## Source

══════════════════════════════

Le baron Ernest-Antoine Seillière a les « honneurs » du Parisien et d’Aujourd’hui en France ce dimanche. « Fraude fiscale : le baron Seillière dans la tourmente », titre Marc Lomazzi. Ayant bénéficié d’un non-lieu le 4 août dernier dans l’affaire de la réorganisation du groupe Wendel (si, vous savez, l’exemple même de l’adage « nationaliser les pertes, privatiser les bénéfices »), faute de pouvoir établir des abus de biens sociaux, Ernest, le mal nommé (se traduit par « sincère » en anglais), n’est toutefois pas définitivement tiré d’affaires. L’ancien patron des patrons, du temps du CNPF, était pourtant un grand donneur de leçons et voulait tirer un trait sur les avancées sociales du Conseil national de la Résistance.

══════════════════════════════

## Lignes affichées
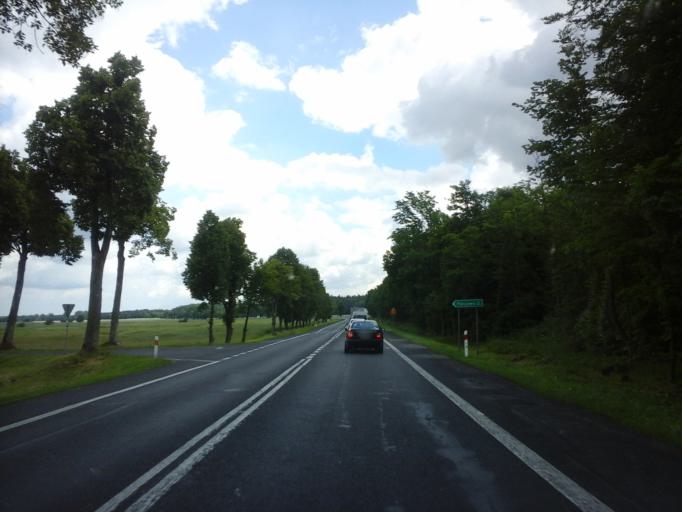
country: PL
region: West Pomeranian Voivodeship
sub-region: Powiat bialogardzki
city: Bialogard
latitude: 54.0798
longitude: 15.9752
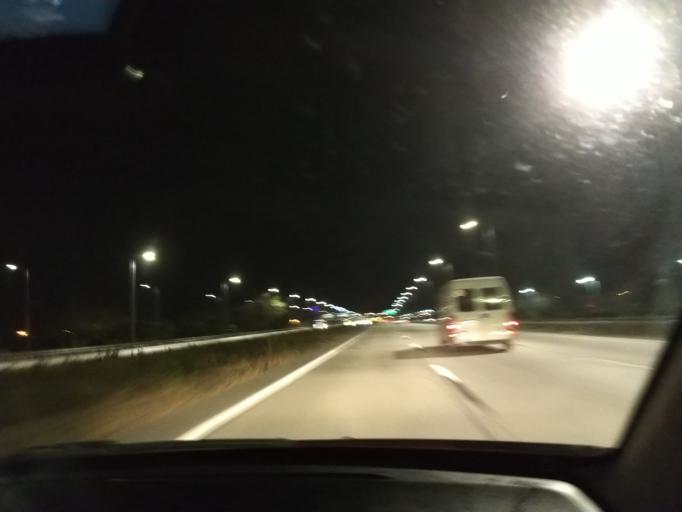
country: AR
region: Cordoba
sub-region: Departamento de Capital
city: Cordoba
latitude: -31.3829
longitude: -64.2600
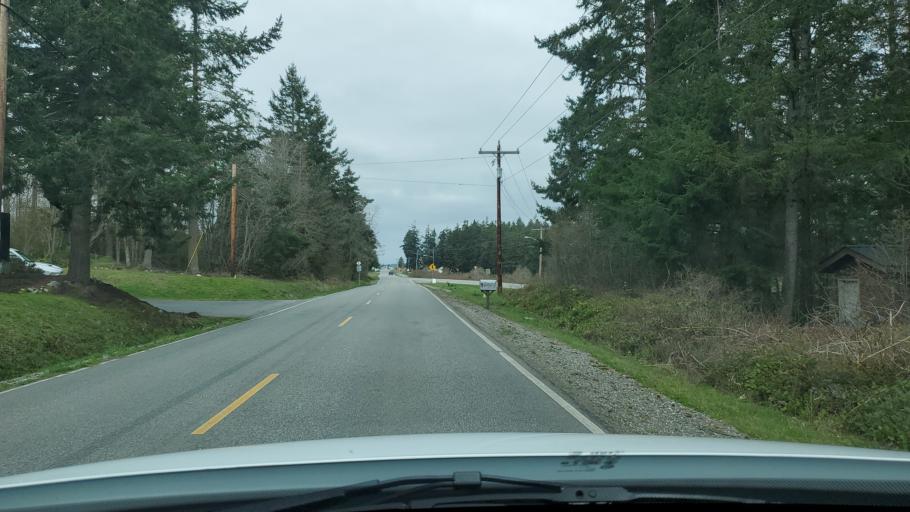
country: US
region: Washington
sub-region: Island County
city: Oak Harbor
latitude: 48.3124
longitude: -122.6307
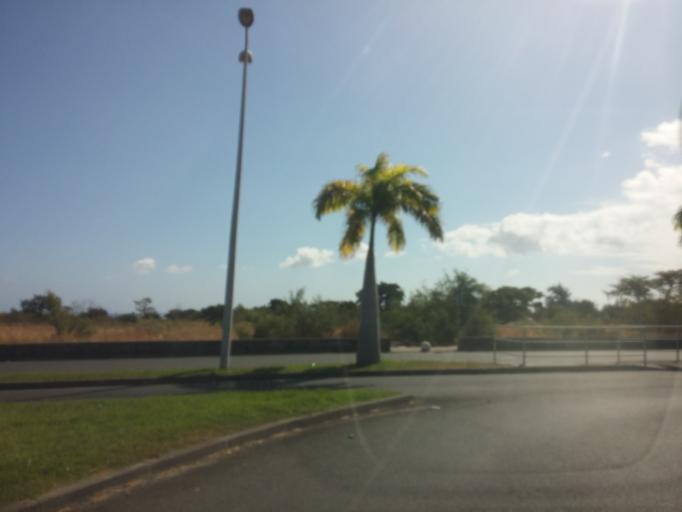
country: RE
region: Reunion
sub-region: Reunion
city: Le Port
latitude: -20.9548
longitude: 55.3080
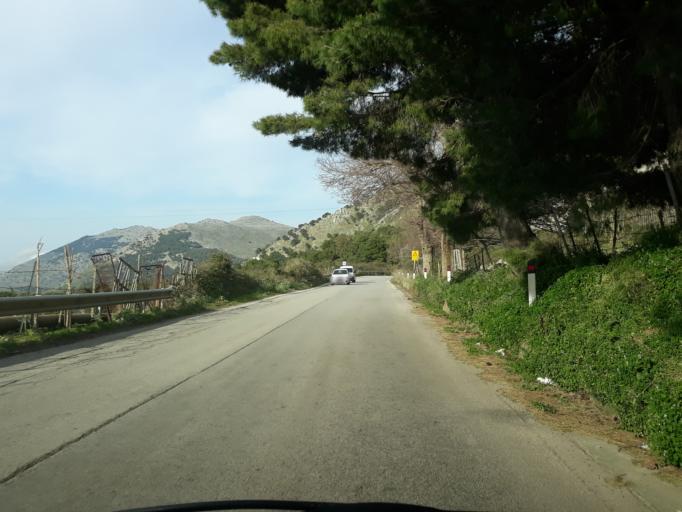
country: IT
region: Sicily
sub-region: Palermo
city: Torretta
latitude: 38.1086
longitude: 13.2360
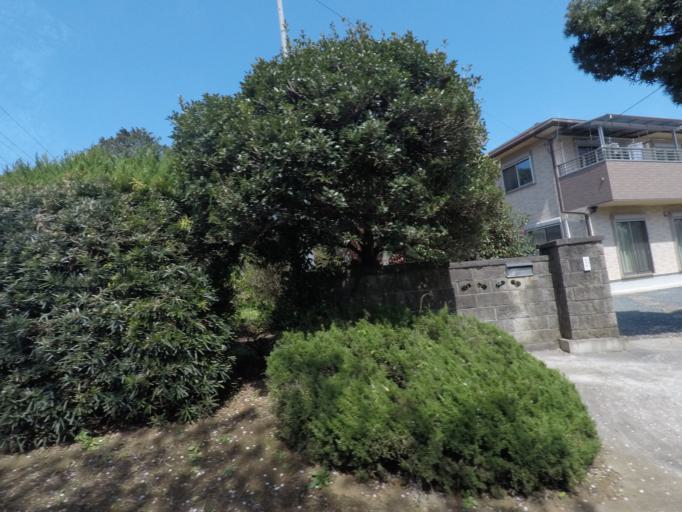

══════════════════════════════

## Consigne
D'après la source, à quelle date le baron Seillière a-t-il bénéficié d'un non-lieu, s'il vous plaît ?

## Réponse ci-dessous
Le 4 août dernier.